WASHINGTON/ ISTANBUL - US President Donald Trump has accused Saudi Arabia of lying about the killing of Jamal Khashoggi, his strongest comments to date on the affair as pressure was building Sunday on the administration to strike a tougher line.

In an interview with the Washington Post published late Saturday, Trump stepped back from his stance that Saudi Arabia's latest explanation for the death of the journalist inside their Istanbul consulate was credible, but said he remained confident in the leadership of Crown Prince Mohammed bin Salman.

"Obviously there's been deception and there's been lies," he said of the shifting accounts offered by Riyadh.

Saudi officials originally said Khashoggi, who entered the diplomatic mission on October 2, had left unharmed, before announcing Friday he was killed inside the building in what they described as an altercation.

"Their stories are all over the place," added Trump.

Saudi Arabia faced a growing chorus of incredulity Sunday, with world powers demanding answers. British and French officials denounced the latest Saudi explanation as insufficient. Canada's foreign minister, Chrystia Freeland, said the Saudi version lacked "consistency and credibility."

Closer to home, pressure continued to grow on Trump to take a stronger stance against Saudi Arabia, the world's biggest oil exporter and a key regional power. Several senior members of Trump's Republican Party said they believed Prince Mohammed, the kingdom's de facto ruler, was linked to the killing, and one called for a "collective" Western response if a link is proved.

But Trump stopped far short of calling for the prince to be replaced, emphasizing as he has before how important the US-Saudi relationship is to Washington's regional strategic goals.

He described the 33-year-old prince, widely known as MBS, as a "strong person; he has very good control."

"He's seen as a person who can keep things under check," added Trump. "I mean that in a positive way."

Trump added that he has yet to be shown any evidence by intelligence officials that would make him believe MBS had any direct role.

"Nobody has told me he's responsible. Nobody has told me he's not responsible. We haven't reached that point. I haven't heard either way," the president said.

"There is a possibility he found out about it afterward. It could be something in the building went badly awry. It could be that's when he found out about it. He could have known they were bringing him back to Saudi Arabia." Amid Trump's apparent equivocations, several key Republicans demanded a tougher stance.

Meanwhile, Turkish President Recep Tayyip Erdogan on Sunday vowed to reveal within days the "naked truth" over the death of journalist Jamal Khashoggi as Riyadh insisted it did not know the whereabouts of his body and that Crown Prince Mohammed bin Salman had been unaware of any operation to kill him.
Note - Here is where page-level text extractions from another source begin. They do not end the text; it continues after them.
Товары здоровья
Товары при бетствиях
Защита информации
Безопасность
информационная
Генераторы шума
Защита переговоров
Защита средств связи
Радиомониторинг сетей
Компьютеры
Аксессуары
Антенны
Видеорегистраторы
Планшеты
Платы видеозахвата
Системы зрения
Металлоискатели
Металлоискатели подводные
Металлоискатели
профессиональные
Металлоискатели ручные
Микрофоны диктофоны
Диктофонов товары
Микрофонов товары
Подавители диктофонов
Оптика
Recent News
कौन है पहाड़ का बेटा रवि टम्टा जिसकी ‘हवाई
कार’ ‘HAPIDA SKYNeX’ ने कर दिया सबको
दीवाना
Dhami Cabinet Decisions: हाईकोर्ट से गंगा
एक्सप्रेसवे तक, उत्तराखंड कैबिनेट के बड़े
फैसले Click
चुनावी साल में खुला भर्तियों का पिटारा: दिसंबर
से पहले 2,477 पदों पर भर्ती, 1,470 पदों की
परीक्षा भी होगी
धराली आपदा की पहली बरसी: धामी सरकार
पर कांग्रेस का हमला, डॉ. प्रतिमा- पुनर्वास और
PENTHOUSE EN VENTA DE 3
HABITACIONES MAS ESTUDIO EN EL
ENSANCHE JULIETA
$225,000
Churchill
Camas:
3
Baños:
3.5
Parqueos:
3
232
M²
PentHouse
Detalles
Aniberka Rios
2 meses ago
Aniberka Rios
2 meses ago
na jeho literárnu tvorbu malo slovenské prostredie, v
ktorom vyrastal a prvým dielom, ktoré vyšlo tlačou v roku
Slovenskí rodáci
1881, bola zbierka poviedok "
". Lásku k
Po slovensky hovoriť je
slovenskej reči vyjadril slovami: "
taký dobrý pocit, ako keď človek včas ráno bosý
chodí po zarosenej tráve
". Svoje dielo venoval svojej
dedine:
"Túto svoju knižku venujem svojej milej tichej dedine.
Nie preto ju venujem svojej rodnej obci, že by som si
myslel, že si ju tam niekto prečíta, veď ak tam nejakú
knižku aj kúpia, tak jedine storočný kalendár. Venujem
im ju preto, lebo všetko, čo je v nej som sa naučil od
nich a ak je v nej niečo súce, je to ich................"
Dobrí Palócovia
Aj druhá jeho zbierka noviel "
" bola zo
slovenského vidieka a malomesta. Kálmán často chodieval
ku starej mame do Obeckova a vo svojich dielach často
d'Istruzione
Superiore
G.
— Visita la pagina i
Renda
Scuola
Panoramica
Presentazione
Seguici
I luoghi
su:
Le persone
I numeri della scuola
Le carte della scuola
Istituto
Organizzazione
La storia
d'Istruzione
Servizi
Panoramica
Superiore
In his strongest comments to date on the affair, US President Donald Trump has accused Saudi Arabia of lying about the killing of Khashoggi, a Washington Post columnist who fell out of favour with Riyadh, as pressure built on the administration to strike a tougher line.

But the Saudi foreign minister, Adel al-Jubeir, insisted on Sunday that Prince Mohammed was "not aware" of the killing and that the kingdom does not know where the body is. Erdogan, whose ties to Saudi Arabia appear to have further soured over the Khashoggi case, said he would reveal the findings of his country's investigation into the killing in the coming days.

The Turkish leader's statement came the day after Saudi authorities conceded Khashoggi had been killed inside their diplomatic compound in Istanbul.

"We are looking for justice here and this will be revealed in all its naked truth, not through some ordinary steps but in all its naked truth," Erdogan told a rally in Istanbul.

Erdogan is expected to make a full statement to his party's MPs in parliament on Tuesday.

Turkish officials have said they believe that 15 Saudi men who arrived in Istanbul on two flights on October 2 were connected to his death.

Riyadh reacted by claiming one of the 15 had died in a car accident years ago.

Saudi officials originally said Khashoggi, who stepped inside the doors of the diplomatic mission on October 2, had left unharmed, before announcing he was killed inside the building in what they described as an altercation.

The kingdom has since admitted Khashoggi died in a "brawl" inside the consulate and said it has fired five top officials and arrested 18 others in an investigation into the killing.

"Why did the 15 men come here? Why were the 18 people arrested? That should be explained in all its details," said Erdogan.

Khashoggi, who would have been 60 this month, sought refuge in the United States after he fled his native Saudi Arabia following the 2017 appointment of strongman Mohammed bin Salman as heir to the throne.